Australia. Tysiące osób demonstruje w Melbourne. "Dochodzi do brutalnych starć z policją"
Od poniedziałku tysiące przeciwników szczepień protestują w Melbourne. Dochodzi do brutalnych starć z policją, miasto jest sparaliżowane. Aresztowano już 66 osób. Zapowiadane są kolejne protesty na środę.
W poniedziałek setki osób zaatakowały siedzibę Unii Budowlanej, Leśnej, Morskiej, Górniczej i Energetycznej (CFMEU), wyrażając protest wobec obowiązku szczepień przeciwko Covid-19.
Przebrani za budowlańców?
"Przebrani za budowlańców od dwóch dni niszczą radiowozy, atakują policjantów, rzucają butelkami i kamieniami i wykrzykują wulgarne hasła na temat szczepień. Sparaliżowali Melbourne, w tym główne arterie i mosty. Policja była zmuszona użyć gazu pieprzowego i granatów dymnych, pogrążając jedno z największych miast Australii w chaosie" - informuje "the Australian".
"The Guardian Australia" podał, że we wtorek rano protestowało około 2 tys. osób, z czego większość stanowili młodzi mężczyźni. Według związku CFMEU, wandale są powiązani ze "skrajną prawicą".

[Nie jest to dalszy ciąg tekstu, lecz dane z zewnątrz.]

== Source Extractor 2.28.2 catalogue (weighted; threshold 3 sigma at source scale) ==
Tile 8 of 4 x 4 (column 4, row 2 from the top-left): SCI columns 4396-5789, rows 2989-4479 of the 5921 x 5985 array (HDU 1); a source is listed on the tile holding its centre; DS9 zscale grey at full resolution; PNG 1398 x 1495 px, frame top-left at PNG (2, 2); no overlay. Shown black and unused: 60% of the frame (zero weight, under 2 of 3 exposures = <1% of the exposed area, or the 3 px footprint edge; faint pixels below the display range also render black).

Shane Patton, komisarz policji w stanie Wiktoria, którego Melbourne jest stolicą, powiedział, że ma informacje o kolejnym dniu protestów. - Nie ujawnimy naszych taktyk, ale tym razem będą inne. Błagam, nie róbcie tego. Trzymajcie się z daleka - zaapelował do potencjalnych demonstrantów.
73 proc. budów łamało przepisy?
Określił zachowanie przeciwników szczepień jako "haniebne". - Tłumy jak te są dla tchórzy, którzy chcą ukryć swoją tożsamość - skrytykował osoby wywołujące zamieszki.
ZOBACZ: Trzecia dawka szczepionki podawana jest już m.in. we Francji, Niemczech, Danii i na Węgrzech
Pielęgniarki stanu Wiktoria apelowały do demonstrantów, by "przestali myśleć wyłącznie o sobie" - informował "the Australian".
Sektor budowlany może stanąć w obliczu kolejnych ograniczeń, w tym zawieszenia działalności. Władze stanowe ujawniły dane mówiące, że nawet na 73 proc. budów łamano obowiązujące przepisy antycovidowe.